Now, the National Restaurant Association predicts that the industry will lose $ 225 billion over the next few months, along with some 5-7 million jobs.

“Grocery stores are simply not set up to replenish the shelves to meet this type of demand,” said Joseph Glauber, senior researcher at the International Food Policy Research Institute.

For the most part, food analysts say consumers don’t have to worry about other countries that have export restrictions on food and agricultural products. Vietnam, the third largest rice exporter, has temporarily suspended grain exports. Russia, Ukraine and Kazakhstan, the major producers of wheat, have capped exports of this product.

“The signs are all disturbing on the foreign side, but if you look at all the measures taken, they don’t seem to have at least very big ramifications yet,” said Glauber, who was previously chief economist in the Department of Agriculture.
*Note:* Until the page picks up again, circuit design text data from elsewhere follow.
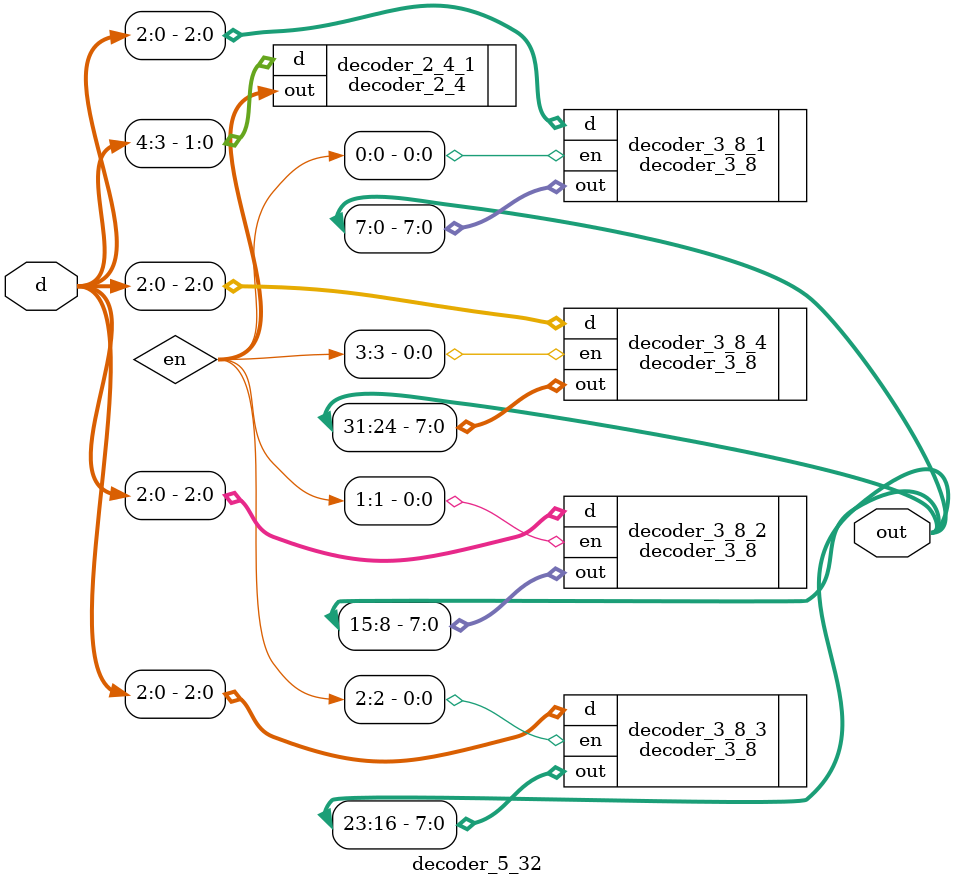
<source format=v>
module decoder_5_32(
	input [4:0] d,
	output [31:0] out
	);	
	
	wire [3:0] en;
	decoder_2_4 decoder_2_4_1(.d(d[4:3]), .out(en));
	
	decoder_3_8 decoder_3_8_1(.d(d[2:0]), .en(en[0]), .out(out[7:0]));
	decoder_3_8 decoder_3_8_2(.d(d[2:0]), .en(en[1]), .out(out[15:8]));
	decoder_3_8 decoder_3_8_3(.d(d[2:0]), .en(en[2]), .out(out[23:16]));
	decoder_3_8 decoder_3_8_4(.d(d[2:0]), .en(en[3]), .out(out[31:24]));
	
endmodule
</source>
So far, the United States appears to have encountered fewer barriers to transporting food and agricultural products than other countries. Border controls across Europe, for example, scolded trucking and at one point cut traffic by up to 50 miles.

The European Union has tried to reduce congestion by opening so-called green lanes for trucks transporting agricultural products. US highway regulators have lifted driving hours for essentials, including “food for emergency store replenishment”.

Some governments have asked their citizens to help them pick fruit and vegetables and have considered designating special planes and buses to transport workers from eastern Europe to western farmland.